My son continues to lead himself on a path of self destruction. I have tried over the last two years or so to guide him and save him. You simply can not save someone from themselves. People may not get what I am saying and may disagree with my ways of parenting but OH FUCKING WELL. Unless you have cried the tears and had the sleepless nights worrying about where your child is, whether your child is alive , on drugs or all the other things teenagers do, You will NEVER understand. And believe me I would not wish these years on anyone. Being a mother of a troubled child is exhausting. I know friends and family who would rather cover up the truth of this subject rather than deal with it and let others know the struggles. I am open about it and most of all I am HONEST about it. My son is the greatest love as well as the greatest heartbreak of my life. I have never given up on him. I have worked tirelessly with schools, doctors, shrinks and outside agencies to try to get him the help he needed. As of today I have basically been fighting this fight alone.
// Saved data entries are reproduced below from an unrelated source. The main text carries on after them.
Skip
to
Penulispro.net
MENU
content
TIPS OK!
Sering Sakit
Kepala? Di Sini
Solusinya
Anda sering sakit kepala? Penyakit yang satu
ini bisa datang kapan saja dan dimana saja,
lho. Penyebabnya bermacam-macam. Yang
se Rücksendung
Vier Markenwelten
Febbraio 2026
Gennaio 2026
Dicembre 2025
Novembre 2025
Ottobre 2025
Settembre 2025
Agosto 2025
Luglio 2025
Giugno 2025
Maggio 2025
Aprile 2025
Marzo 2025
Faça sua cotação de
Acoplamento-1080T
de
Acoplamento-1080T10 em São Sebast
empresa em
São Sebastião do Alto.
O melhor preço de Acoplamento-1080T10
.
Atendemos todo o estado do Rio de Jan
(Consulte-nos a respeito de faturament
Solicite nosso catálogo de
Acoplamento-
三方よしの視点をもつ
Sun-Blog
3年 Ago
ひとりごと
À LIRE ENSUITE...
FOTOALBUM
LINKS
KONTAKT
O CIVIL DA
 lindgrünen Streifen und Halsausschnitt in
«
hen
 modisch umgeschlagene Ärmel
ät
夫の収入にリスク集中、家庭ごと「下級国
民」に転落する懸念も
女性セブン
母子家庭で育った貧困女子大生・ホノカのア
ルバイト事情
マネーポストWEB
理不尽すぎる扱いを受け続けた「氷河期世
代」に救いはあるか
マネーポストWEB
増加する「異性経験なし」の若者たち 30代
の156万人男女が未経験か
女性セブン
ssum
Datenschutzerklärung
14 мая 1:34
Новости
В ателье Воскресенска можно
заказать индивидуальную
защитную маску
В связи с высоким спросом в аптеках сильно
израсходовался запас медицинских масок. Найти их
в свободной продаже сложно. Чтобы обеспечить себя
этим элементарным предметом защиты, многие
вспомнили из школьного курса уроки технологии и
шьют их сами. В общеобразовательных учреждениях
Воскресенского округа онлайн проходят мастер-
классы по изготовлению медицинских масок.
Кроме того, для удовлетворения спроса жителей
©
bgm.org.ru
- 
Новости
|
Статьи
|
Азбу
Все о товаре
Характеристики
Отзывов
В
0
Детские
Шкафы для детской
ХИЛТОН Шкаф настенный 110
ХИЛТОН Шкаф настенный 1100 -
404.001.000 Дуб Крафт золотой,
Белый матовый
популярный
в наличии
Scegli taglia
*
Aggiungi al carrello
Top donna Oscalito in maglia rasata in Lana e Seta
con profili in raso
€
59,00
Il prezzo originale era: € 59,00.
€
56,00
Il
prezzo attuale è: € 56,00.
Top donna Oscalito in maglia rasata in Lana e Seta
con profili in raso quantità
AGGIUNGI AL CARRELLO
I am exhausted and overwhelmed at what today might face. With him it is something new everyday. I will let you know how today goes. As of today he has been acting out in school again, staying out late and whatever else he would never tell. I try to find the answers but teenagers just arent that honest in case you didn't know.

Well, I think I should find something constructive to do for now. I will get back to you later. Share a comment if you will.